Human genomes vary quite a bit from individual to individual. These differences include single nucleotide changes, or “spelling mistakes” in the DNA sequence, but even more variation comes from structural variants, which include additions, deletions and rearrangements of large segments of DNA. A recent study used multiple advanced technologies to dive deeper than ever before to comprehensively characterize the structural variants present in three families, and what their functional consequences might be.
Genome sequencing has become much faster, more accurate and less expensive over the past decade. As a result, more and more human genomes are being sequenced, and our knowledge of what those sequences actually mean for function and disease is growing rapidly.
It has also become clear that the more we learn, the more we appreciate just how little we still know about human genomics. While a linear sequence of ATGCs looks tidy, our genomes are actually dynamic entities that harbor considerable differences between individuals — differences that can alter traits contributing to both normal function and disease.
The genetic difference between individuals contributes to our individuality. These differences include millions of single nucleotide variants — where, for example, one person may have an A, another may have a C at a given position. There are also hundreds of thousands of structural variants (SVs). SVs include segments of DNA that are inserted into or deleted from the genome, segments that are duplicated, and segments that are inverted. SVs are more difficult to identify than single nucleotide variants, and hence it has been unclear just how many SVs really exist in a given human genome.
Now a paper entitled, “Multi-platform discovery of haplotype-resolved structural variation in human genomes,” published in Nature Communications, delves deeper into individual genomic differences than ever before.
The work involved a large international team of researchers from the Human Genome Structural Variation Consortium (HGSVC), led by co-first authors Mark Chaisson, Ph.D., Ashley Sanders, Ph.D., and Xuefang Zhao, Ph.D.; co-senior authors Paul Flicek, Ph.D., Ken Chen, Ph.D., Mark Gerstein, Ph.D., Pui-Yan Kwok, M.D., Ph.D., Peter Lansdorp, M.D., Ph.D., Gabor Marth, DSc., Jonathan Sebat, Ph.D., Xinghua Shi, Ph.D., Ali Bashir, Ph.D., Kai Ye, Ph.D., Scott Devine, Ph.D., Michael Talkowski, Ph.D., Ryan Mills, Ph.D., and Tobias Marschall, Ph.D.; and co-corresponding senior authors Jan Korbel, Ph.D., Evan Eichler, Ph.D., and . They used a full suite of genomic technologies to extensively analyze the genomes of three family trios (parents and child). The technologies used include long-read, short-read, and strand-specific sequencing technologies, optical mapping and multiple computer algorithms for SV detection. The results present the most comprehensive catalog of SVs to date in the children’s genomes, including information on which set of parental chromosomes each SV was present on.

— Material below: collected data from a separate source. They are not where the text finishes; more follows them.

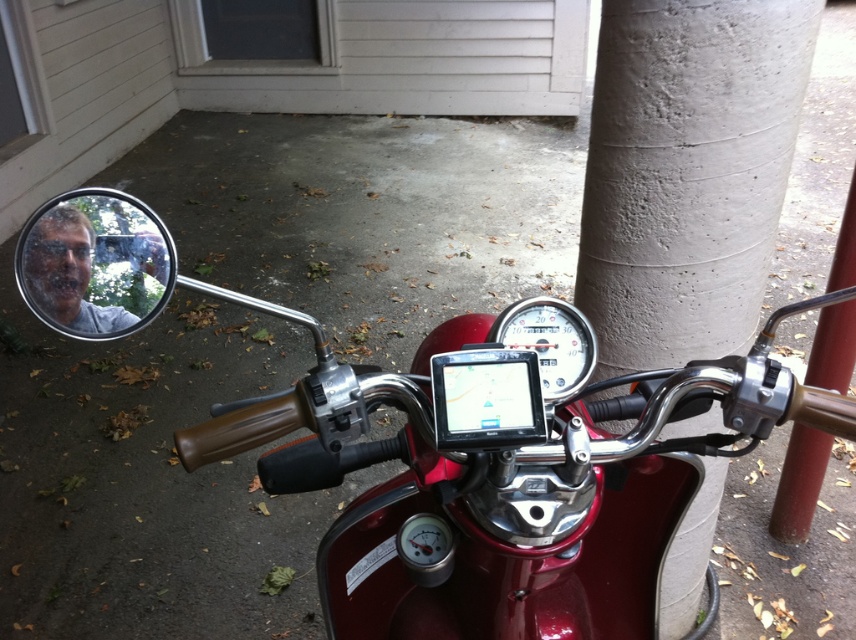
You are riding a scooter and want to check the GPS device mounted on the handlebars. If your arm is 0.8 meters long, can you comfortably reach the GPS device from the concrete at center where you are standing?

The concrete at center and camera are 1.07 meters apart from each other. Since your arm is 0.8 meters long, you cannot comfortably reach the GPS device from the concrete at center as the distance is greater than your arm length.

You are riding this scooter and want to check the road behind you. Which object would you look at to see the reflection of the road behind? The concrete at center or the clear glass mirror at upper left?

You should look at the clear glass mirror at upper left because it is a rearview mirror designed to reflect the road behind, while the concrete at center is just part of the ground and cannot provide a reflection.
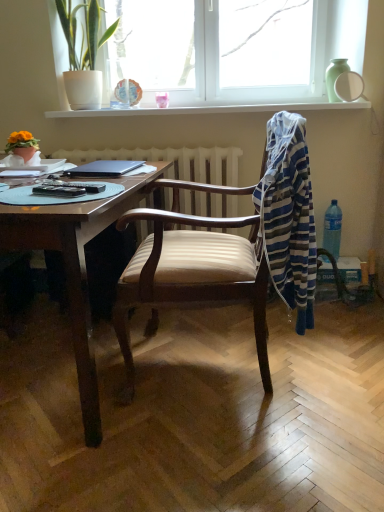
Question: From a real-world perspective, is white glass window at upper center below white glossy mirror at upper right?

Choices:
 (A) yes
 (B) no

Answer: (B)

Question: Is white glass window at upper center behind white glossy mirror at upper right?

Choices:
 (A) no
 (B) yes

Answer: (B)

Question: From the image's perspective, does white glass window at upper center appear lower than white glossy mirror at upper right?

Choices:
 (A) yes
 (B) no

Answer: (B)

Question: Is white glass window at upper center smaller than white glossy mirror at upper right?

Choices:
 (A) yes
 (B) no

Answer: (B)

Question: Is white glass window at upper center aimed at white glossy mirror at upper right?

Choices:
 (A) yes
 (B) no

Answer: (A)

Question: Which is correct: black plastic remote control at table left is inside clear plastic bottle at right, or outside of it?

Choices:
 (A) outside
 (B) inside

Answer: (A)

Question: Is point (61, 188) closer or farther from the camera than point (336, 209)?

Choices:
 (A) farther
 (B) closer

Answer: (B)

Question: Relative to clear plastic bottle at right, is black plastic remote control at table left in front or behind?

Choices:
 (A) behind
 (B) front

Answer: (B)

Question: Considering the positions of black plastic remote control at table left and clear plastic bottle at right in the image, is black plastic remote control at table left wider or thinner than clear plastic bottle at right?

Choices:
 (A) thin
 (B) wide

Answer: (A)

Question: Looking at their shapes, would you say black plastic remote control at table left is wider or thinner than white textured radiator at center?

Choices:
 (A) wide
 (B) thin

Answer: (B)

Question: Visually, is black plastic remote control at table left positioned to the left or to the right of white textured radiator at center?

Choices:
 (A) left
 (B) right

Answer: (A)

Question: Would you say black plastic remote control at table left is inside or outside white textured radiator at center?

Choices:
 (A) inside
 (B) outside

Answer: (B)

Question: Considering their positions, is black plastic remote control at table left located in front of or behind white textured radiator at center?

Choices:
 (A) behind
 (B) front

Answer: (B)

Question: Considering the positions of point (61, 237) and point (344, 49), is point (61, 237) closer or farther from the camera than point (344, 49)?

Choices:
 (A) closer
 (B) farther

Answer: (A)

Question: From the image's perspective, is wooden desk at center located above or below white glass window at upper center?

Choices:
 (A) below
 (B) above

Answer: (A)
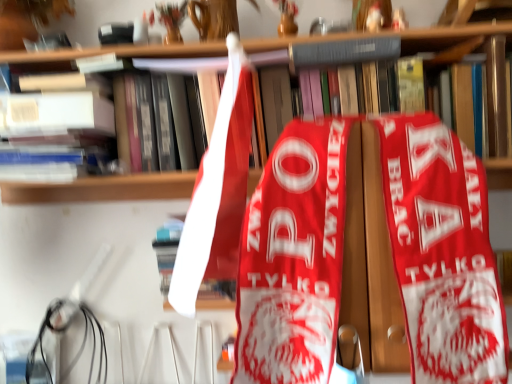
Question: Does point (44, 362) appear closer or farther from the camera than point (307, 56)?

Choices:
 (A) closer
 (B) farther

Answer: (B)

Question: Looking at the image, does black rubber wire at lower left seem bigger or smaller compared to hardcover book at upper center, which ranks as the second book in bottom-to-top order?

Choices:
 (A) small
 (B) big

Answer: (B)

Question: Considering the real-world distances, which object is closest to the hardcover book at upper center, the second book from the left?

Choices:
 (A) matte white book at upper left, which is the 1th book from left to right
 (B) wooden bookcase at center
 (C) black rubber wire at lower left

Answer: (B)

Question: Which object is positioned closest to the black rubber wire at lower left?

Choices:
 (A) matte white book at upper left, which is the second book from right to left
 (B) wooden bookcase at center
 (C) hardcover book at upper center, the second book from the left

Answer: (A)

In summary, the researchers identified an average of 818,054 small insertions and deletions (genomic alterations that each affected less than 50 bases of DNA) and 27,622 SVs (genomic alterations that affected 50 bases or more of DNA) per genome. Remarkably, they also found an average of 156 inversions per genome, many of which intersected with genomic regions associated with genetic disease syndromes. The researchers found that more than 100,000 variants per individual are actually missed by routine sequencing technologies and commonly-used computer algorithms. For example, 83% of the insertions identified were missed by standard short-read-calling algorithms. In fact, the true numbers of SVs in a given human genome appears to be three- to seven-fold more than most studies typically identify.
Hence, SVs constitute a large amount of genetic variation not commonly captured by current genome sequencing technologies and analytical methods. This implies that the contribution of SVs to human disease has not yet been well-quantified and the expanded SV repertoire can help identify new genetic associations to diseases and improved diagnostic yields in future genetic tests.